* **Task directions**
Write the lines from the one containing "Every image gets" up to and including the one containing "-0.005335, 0.068244, 0.755232]]" as a JSON list of strings, with one string per line and blank lines omitted.

* **Input material**
++++

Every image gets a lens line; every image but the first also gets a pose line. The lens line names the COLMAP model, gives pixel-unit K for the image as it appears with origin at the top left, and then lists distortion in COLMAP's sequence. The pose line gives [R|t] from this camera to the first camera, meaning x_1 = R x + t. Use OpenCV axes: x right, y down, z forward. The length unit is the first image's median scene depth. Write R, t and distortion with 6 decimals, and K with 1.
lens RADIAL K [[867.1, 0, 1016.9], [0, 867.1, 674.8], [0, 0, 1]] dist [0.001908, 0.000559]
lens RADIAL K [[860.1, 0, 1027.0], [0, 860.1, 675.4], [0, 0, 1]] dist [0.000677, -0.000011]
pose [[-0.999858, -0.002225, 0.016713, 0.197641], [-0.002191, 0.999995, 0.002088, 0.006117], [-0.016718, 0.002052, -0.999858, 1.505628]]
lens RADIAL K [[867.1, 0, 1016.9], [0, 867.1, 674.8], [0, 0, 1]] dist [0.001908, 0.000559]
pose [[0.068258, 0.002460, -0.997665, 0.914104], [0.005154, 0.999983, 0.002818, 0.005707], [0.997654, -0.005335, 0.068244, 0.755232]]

++++

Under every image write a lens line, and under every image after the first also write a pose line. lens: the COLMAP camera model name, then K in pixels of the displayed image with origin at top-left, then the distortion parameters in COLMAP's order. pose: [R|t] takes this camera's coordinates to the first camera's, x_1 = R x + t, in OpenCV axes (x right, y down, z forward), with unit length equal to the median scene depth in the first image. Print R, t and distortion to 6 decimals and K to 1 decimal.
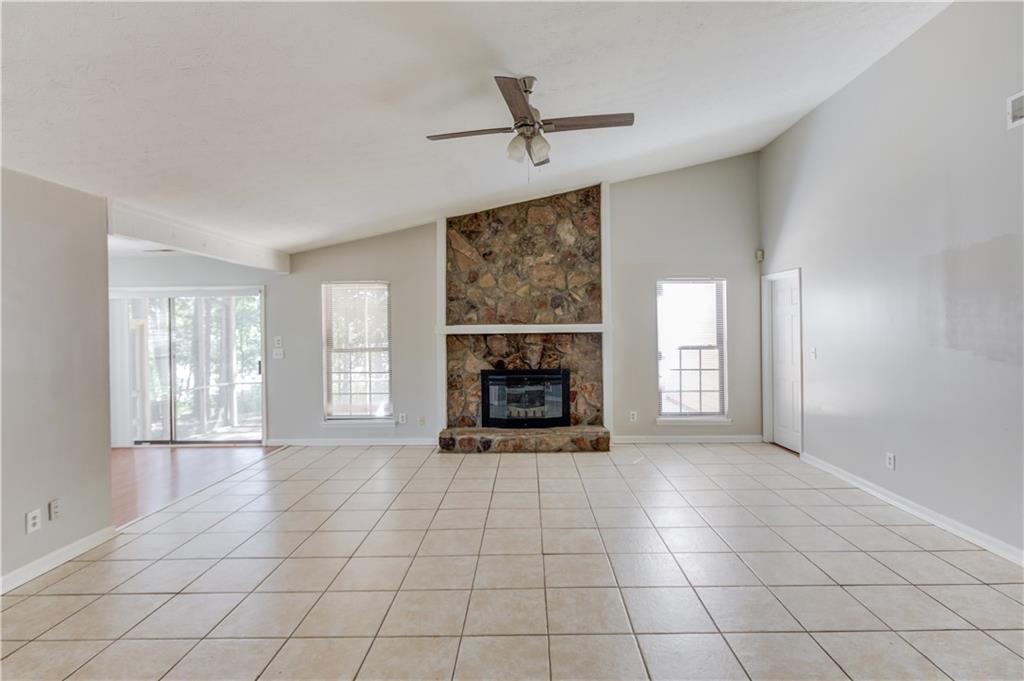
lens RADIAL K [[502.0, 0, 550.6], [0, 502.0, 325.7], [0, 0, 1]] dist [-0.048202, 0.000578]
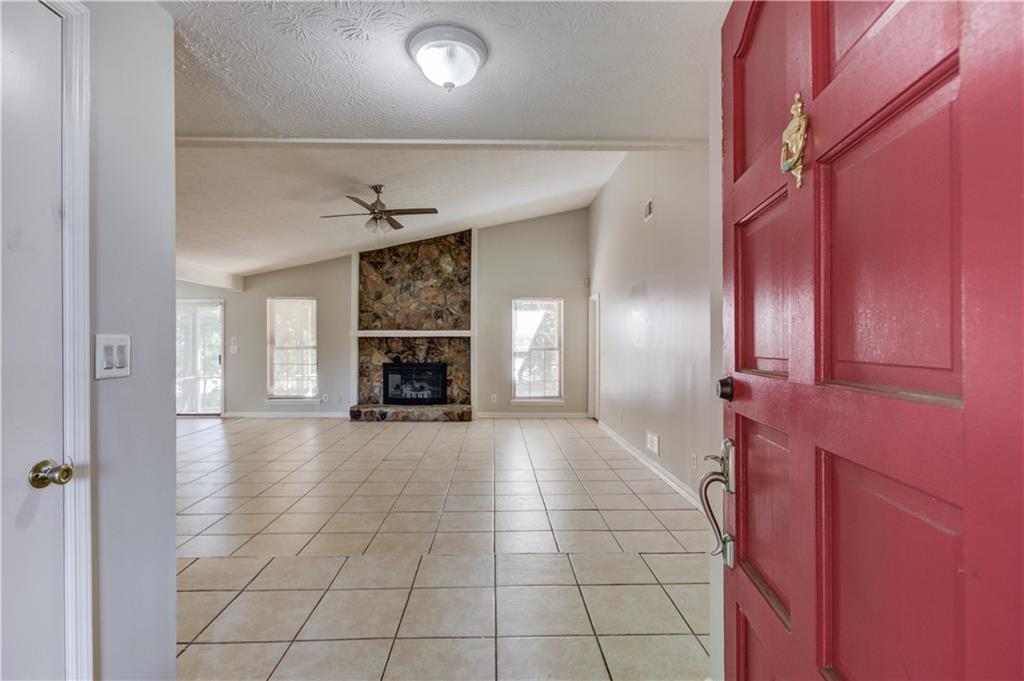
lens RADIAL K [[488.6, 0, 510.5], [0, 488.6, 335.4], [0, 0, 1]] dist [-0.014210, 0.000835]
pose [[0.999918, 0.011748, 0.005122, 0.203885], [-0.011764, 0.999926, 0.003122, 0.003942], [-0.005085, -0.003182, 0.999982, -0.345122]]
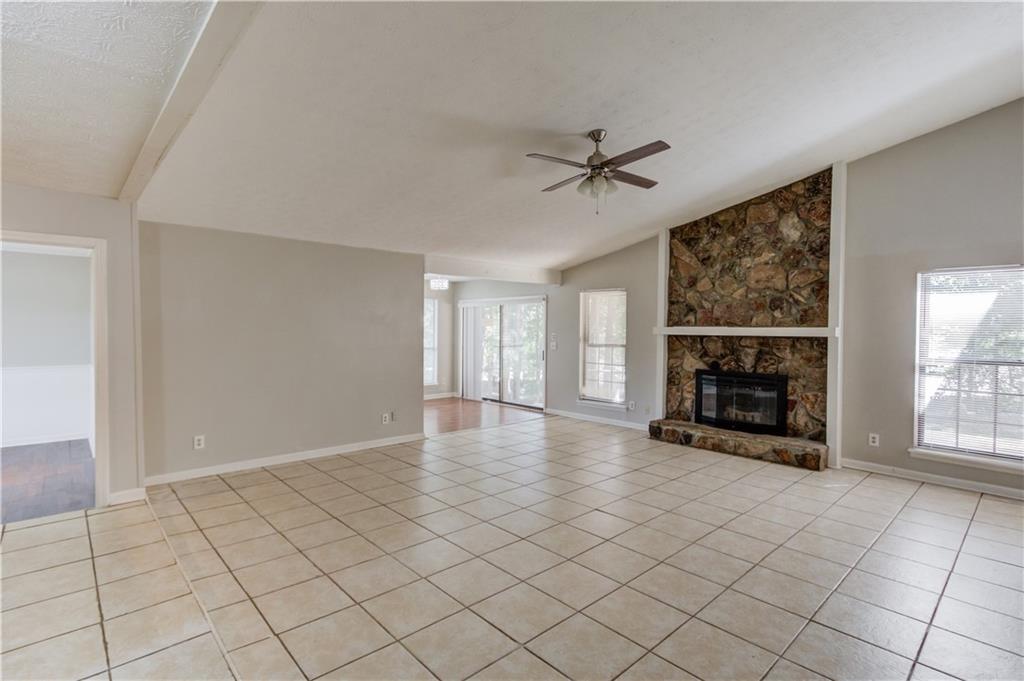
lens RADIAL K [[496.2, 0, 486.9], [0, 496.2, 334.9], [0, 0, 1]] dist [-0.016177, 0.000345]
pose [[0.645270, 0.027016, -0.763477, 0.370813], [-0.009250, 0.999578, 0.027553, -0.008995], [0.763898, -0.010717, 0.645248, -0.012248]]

++++

* **Problem solution**
[
  "Every image gets a lens line; every image but the first also gets a pose line. The lens line names the COLMAP model, gives pixel-unit K for the image as it appears with origin at the top left, and then lists distortion in COLMAP's sequence. The pose line gives [R|t] from this camera to the first camera, meaning x_1 = R x + t. Use OpenCV axes: x right, y down, z forward. The length unit is the first image's median scene depth. Write R, t and distortion with 6 decimals, and K with 1.",
  "lens RADIAL K [[867.1, 0, 1016.9], [0, 867.1, 674.8], [0, 0, 1]] dist [0.001908, 0.000559]",
  "lens RADIAL K [[860.1, 0, 1027.0], [0, 860.1, 675.4], [0, 0, 1]] dist [0.000677, -0.000011]",
  "pose [[-0.999858, -0.002225, 0.016713, 0.197641], [-0.002191, 0.999995, 0.002088, 0.006117], [-0.016718, 0.002052, -0.999858, 1.505628]]",
  "lens RADIAL K [[867.1, 0, 1016.9], [0, 867.1, 674.8], [0, 0, 1]] dist [0.001908, 0.000559]",
  "pose [[0.068258, 0.002460, -0.997665, 0.914104], [0.005154, 0.999983, 0.002818, 0.005707], [0.997654, -0.005335, 0.068244, 0.755232]]"
]